ÁFRICA. Ha vuelto a suceder. Una vez más, la comunidad internacional ha dado la espalda al pueblo saharaui. El pasado 25 de abril, el Consejo de Seguridad de Naciones Unidas aprobó la renovación de la MINURSO, la Misión de Naciones Unidas por el Referéndum del Sáhara Occidental, por un año más. La Misión carecerá, sin embargo, de un mandato fundamental: la supervisión del respeto a los derechos humanos tanto en el territorio controlado por Marruecos como en el que supervisa el Frente Polisario, en los campamentos de refugiados de Tindouf (Argelia).
Después de casi seis décadas tratando de no enfadar a la monarquía alauita, Estados Unidos lanzó el pasado mes de abril un órdago en Naciones Unidas que provocó el malestar de Marruecos, su único y tradicional aliado en el Magreb.

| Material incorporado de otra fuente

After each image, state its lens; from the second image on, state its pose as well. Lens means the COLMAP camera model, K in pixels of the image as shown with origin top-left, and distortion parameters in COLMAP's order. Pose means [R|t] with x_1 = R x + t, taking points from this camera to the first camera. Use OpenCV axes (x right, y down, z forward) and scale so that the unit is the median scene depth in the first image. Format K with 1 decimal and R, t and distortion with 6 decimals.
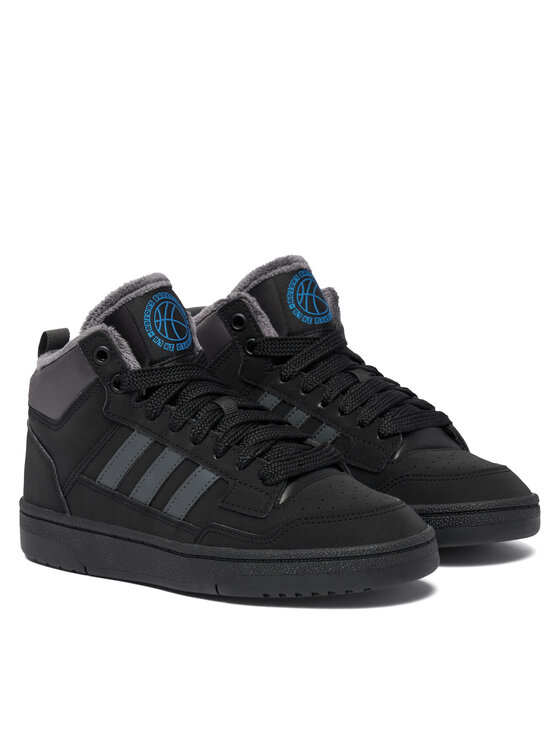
lens RADIAL K [[2197.0, 0, 280.3], [0, 2197.0, 372.7], [0, 0, 1]] dist [0.014159, 0.000000]
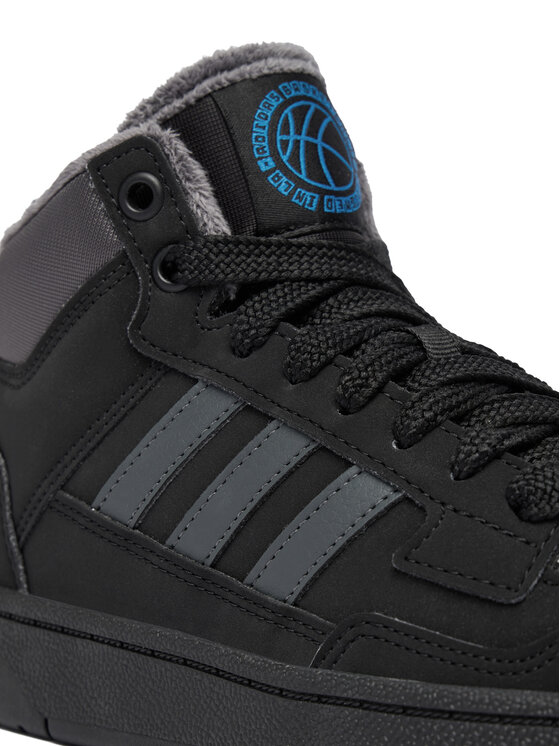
lens RADIAL K [[2154.4, 0, 278.6], [0, 2154.4, 373.1], [0, 0, 1]] dist [-0.230232, 0.000000]
pose [[0.992225, 0.096953, -0.078038, -0.021212], [-0.107838, 0.982765, -0.150145, 0.082064], [0.062136, 0.157393, 0.985579, 0.612967]]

Su embajadora ante la ONU, Susan Rice, presentó un proyecto de resolución ante el Grupo de Amigos del Sáhara Occidental (formado por Francia, Rusia, Reino Unido, China, Estados Unidos y España) que pretendía renovar el mandato de la MINURSO y ampliarlo para otorgarle la capacidad de supervisar el respeto a los derechos humanos. No se trata, ni mucho menos, de algo descabellado si tenemos en cuenta que el contingente de Naciones Unidas en la antigua colonia española es la única misión de paz en el mundo que carece de potestad para hacerlo. Tampoco si recordamos las múltiples y constantes denuncias de violaciones a los derechos humanos de los saharauis por parte de prestigiosas organizaciones humanitarias internacionales e, incluso, del relator de Naciones Unidas contra la tortura, Juan Méndez, quien visitó el territorio el pasado mes de septiembre.
La persecución, la intimidación, la tortura o la captura de presos políticos por parte de Marruecos en el Sáhara Occidental es algo de sobra probado. Por ello, no sólo no era descabellado que la MINURSO pudiese velar por la preservación de los derechos de los saharauis, además, era necesario.

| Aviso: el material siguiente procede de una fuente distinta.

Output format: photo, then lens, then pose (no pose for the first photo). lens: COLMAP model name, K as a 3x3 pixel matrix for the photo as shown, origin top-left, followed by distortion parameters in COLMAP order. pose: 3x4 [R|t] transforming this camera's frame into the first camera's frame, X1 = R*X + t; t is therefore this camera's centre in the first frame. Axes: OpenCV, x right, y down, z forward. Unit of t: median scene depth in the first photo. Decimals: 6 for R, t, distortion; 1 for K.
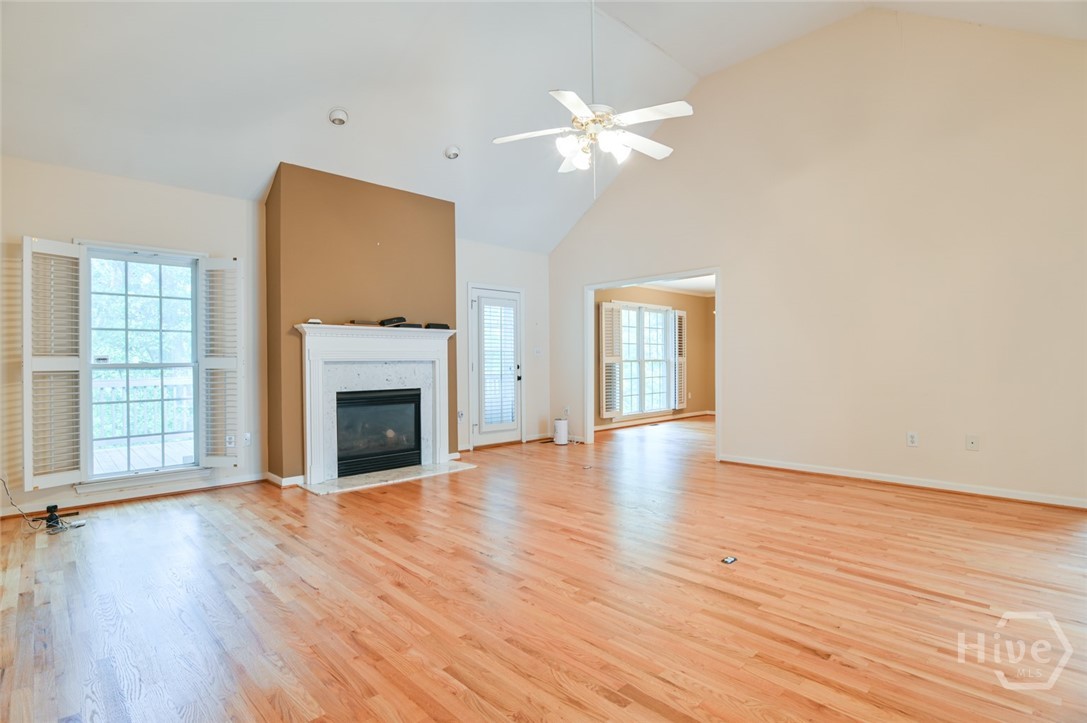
lens RADIAL K [[532.1, 0, 543.5], [0, 532.1, 361.5], [0, 0, 1]] dist [-0.019081, -0.000982]
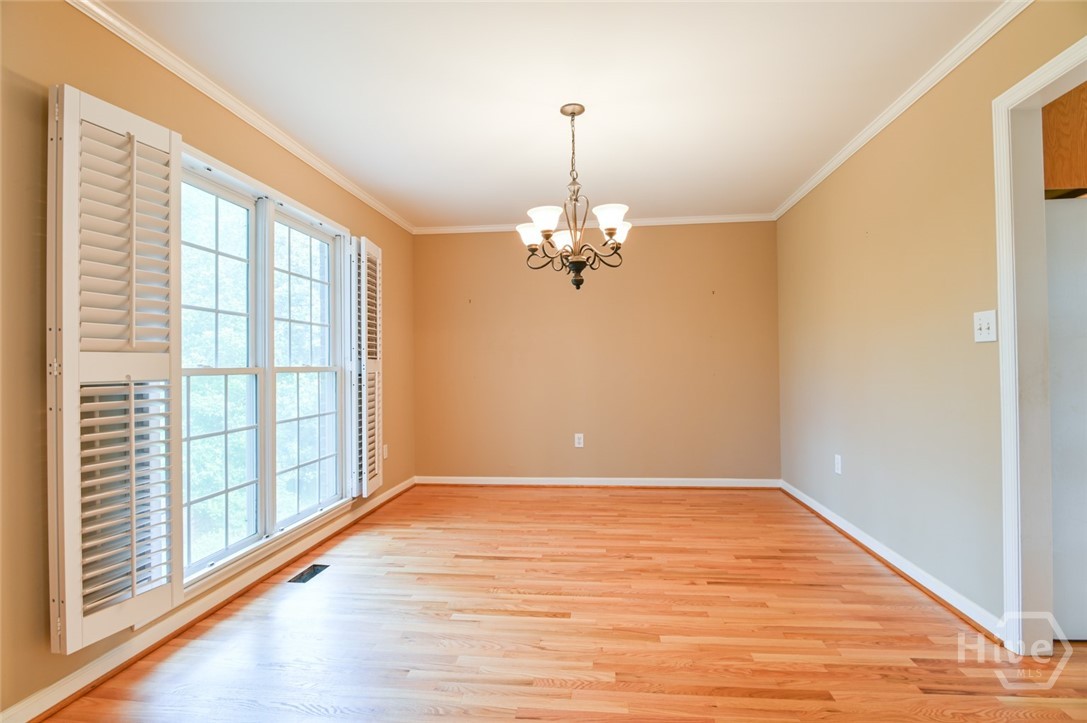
lens RADIAL K [[532.1, 0, 543.5], [0, 532.1, 361.5], [0, 0, 1]] dist [-0.019081, -0.000982]
pose [[0.771878, 0.004840, 0.635752, 0.195052], [0.006004, 0.999871, -0.014902, -0.001811], [-0.635743, 0.015320, 0.771749, 1.125652]]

Pero Marruecos no pensaba del mismo modo. Tampoco Francia, Rusia ni, sorpresa, España. París y, en menor medida, Moscú se alinearon pronto con la postura de Rabat. España fue algo más sibilina, evitando hacer declaraciones controvertidas. El ministro García-Margallo se escudó en que la misión surge del Capítulo VI de la Carta de Naciones Unidas (que establece el arreglo pacífico de controversias entre las partes) para esgrimir que no se puede obligar a Marruecos y abogar por una solución de “consenso”.

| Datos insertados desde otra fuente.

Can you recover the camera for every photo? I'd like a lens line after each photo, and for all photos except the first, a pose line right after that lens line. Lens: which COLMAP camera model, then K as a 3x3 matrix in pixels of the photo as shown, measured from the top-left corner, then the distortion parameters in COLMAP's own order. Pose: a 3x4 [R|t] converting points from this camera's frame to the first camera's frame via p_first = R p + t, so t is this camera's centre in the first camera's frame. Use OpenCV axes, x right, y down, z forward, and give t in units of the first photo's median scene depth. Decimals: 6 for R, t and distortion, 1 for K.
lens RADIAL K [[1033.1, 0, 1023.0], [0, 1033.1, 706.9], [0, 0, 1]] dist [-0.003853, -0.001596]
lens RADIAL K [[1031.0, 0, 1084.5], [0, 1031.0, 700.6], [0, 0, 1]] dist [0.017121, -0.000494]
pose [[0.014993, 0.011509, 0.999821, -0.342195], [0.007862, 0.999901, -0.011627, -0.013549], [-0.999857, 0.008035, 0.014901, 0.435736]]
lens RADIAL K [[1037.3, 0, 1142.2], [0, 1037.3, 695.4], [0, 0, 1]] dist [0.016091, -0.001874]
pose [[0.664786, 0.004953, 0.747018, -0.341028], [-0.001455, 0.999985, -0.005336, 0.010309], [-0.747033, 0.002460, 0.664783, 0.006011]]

Resulta no sé si iluso o quizá hipócrita pensar que dicho “consenso” llegará algún día de la mano de nuestro vecino del sur, el mismo que lleva más de veinte años dilatando la implementación del referéndum refrendado por la propia ONU para que el Sáhara decida sobre su futuro.
Con el proyecto de resolución estadounidense, se le puso a España en bandeja la oportunidad de tratar de enmendar el abandono al pueblo saharaui que perpetró en 1975 y que, en materia política, ha mantenido durante los pasados 40 años. Pero la dejó escapar.
La inclusión de la protección a los derechos humanos acabó diluyéndose y la resolución finalmente sólo estableció la permanencia de la misión por un año más en el territorio. Nada más conocerse esto, cientos de personas salieron en protesta a las calles de El Aaiún y de otras ciudades del Sáhara Occidental, dejando como saldo decenas de heridos ante una represión de la policía marroquí “desproporcionada”, según informaron varias ONG.
La reacción era de esperar. En su intento por contentar a Marruecos, estos países olvidaron un factor determinante: el pueblo saharaui lleva décadas soportando con decepción los desdenes de la comunidad internacional. Esperemos ahora que este último desaire no encienda la mecha de un enfado que tal vez ya no pueda apagarse.